:: Work to be completed ::
Pull out every line below that holds the word "Sûreté".

Source records:
[Start of Attachment]
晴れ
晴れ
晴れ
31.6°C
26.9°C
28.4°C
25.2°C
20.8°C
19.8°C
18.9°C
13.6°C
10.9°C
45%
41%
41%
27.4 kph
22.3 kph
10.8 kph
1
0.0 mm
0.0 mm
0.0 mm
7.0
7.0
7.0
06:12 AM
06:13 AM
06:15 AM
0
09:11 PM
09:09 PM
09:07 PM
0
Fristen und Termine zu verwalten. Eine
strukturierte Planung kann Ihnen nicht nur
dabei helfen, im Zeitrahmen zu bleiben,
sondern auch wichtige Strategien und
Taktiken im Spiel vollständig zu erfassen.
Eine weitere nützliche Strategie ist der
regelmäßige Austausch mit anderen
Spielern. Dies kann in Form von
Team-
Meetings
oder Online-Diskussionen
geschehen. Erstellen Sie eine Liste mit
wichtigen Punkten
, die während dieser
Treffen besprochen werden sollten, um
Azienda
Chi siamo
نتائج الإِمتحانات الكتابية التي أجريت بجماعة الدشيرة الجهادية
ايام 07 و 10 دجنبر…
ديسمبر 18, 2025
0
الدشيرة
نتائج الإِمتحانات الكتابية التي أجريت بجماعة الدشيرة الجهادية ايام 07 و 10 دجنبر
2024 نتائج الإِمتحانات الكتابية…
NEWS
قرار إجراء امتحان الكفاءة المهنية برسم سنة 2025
[End of Attachment]
[Start of Attachment]
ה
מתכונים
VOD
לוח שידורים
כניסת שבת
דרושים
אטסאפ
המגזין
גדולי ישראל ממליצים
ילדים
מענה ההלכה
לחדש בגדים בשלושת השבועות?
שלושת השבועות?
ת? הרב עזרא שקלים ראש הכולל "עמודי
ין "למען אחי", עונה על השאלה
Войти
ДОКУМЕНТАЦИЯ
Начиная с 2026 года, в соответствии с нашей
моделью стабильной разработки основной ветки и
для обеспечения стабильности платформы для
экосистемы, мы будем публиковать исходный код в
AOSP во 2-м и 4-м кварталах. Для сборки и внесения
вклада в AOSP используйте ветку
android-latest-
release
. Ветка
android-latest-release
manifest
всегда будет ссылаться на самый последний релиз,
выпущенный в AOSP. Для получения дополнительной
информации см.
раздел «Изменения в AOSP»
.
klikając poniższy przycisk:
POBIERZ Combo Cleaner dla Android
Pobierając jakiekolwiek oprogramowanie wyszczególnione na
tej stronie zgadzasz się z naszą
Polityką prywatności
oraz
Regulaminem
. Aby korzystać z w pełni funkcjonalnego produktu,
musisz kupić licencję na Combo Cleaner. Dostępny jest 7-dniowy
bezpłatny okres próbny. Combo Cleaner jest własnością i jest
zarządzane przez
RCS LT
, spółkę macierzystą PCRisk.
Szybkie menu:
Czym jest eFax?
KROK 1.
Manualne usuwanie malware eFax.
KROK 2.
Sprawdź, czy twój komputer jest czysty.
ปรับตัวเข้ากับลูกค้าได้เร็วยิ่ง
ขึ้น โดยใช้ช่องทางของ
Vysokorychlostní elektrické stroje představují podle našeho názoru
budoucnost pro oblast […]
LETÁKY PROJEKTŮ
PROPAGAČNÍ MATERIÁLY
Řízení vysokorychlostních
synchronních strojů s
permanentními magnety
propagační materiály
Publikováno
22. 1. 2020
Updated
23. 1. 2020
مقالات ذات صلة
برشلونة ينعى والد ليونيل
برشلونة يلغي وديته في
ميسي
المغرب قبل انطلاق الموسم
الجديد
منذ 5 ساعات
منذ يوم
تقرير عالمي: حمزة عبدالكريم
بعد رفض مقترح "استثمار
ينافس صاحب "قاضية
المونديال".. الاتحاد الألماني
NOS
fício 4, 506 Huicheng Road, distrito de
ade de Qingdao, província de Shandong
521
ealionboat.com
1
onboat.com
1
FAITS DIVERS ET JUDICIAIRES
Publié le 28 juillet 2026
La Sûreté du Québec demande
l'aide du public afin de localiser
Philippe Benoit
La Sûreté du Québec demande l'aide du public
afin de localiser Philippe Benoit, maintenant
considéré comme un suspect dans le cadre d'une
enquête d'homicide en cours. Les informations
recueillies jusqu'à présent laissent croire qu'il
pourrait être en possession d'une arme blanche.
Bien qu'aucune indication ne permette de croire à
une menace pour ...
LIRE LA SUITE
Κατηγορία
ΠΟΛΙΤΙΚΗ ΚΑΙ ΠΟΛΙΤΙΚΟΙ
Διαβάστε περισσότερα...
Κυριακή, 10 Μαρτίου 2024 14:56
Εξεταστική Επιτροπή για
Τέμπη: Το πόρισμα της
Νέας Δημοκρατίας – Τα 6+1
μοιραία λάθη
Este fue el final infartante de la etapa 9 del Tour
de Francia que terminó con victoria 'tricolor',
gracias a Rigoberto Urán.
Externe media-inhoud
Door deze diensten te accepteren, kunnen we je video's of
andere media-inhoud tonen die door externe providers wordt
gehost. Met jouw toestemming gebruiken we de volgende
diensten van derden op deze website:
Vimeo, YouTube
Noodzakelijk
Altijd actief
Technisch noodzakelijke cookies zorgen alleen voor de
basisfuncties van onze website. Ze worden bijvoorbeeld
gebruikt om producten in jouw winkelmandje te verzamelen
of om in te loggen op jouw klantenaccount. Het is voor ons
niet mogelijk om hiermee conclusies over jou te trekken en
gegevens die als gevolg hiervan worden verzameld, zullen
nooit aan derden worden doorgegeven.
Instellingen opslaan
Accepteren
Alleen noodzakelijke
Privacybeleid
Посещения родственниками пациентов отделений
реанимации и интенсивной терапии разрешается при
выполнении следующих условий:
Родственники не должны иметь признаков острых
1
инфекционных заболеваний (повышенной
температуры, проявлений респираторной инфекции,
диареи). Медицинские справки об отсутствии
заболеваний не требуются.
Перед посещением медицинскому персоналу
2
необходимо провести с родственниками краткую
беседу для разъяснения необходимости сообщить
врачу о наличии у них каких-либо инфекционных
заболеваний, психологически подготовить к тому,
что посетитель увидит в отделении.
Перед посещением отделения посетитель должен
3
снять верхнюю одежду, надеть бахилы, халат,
[End of Attachment]
:: Completed exercise ::
La Sûreté du Québec demande
La Sûreté du Québec demande l'aide du public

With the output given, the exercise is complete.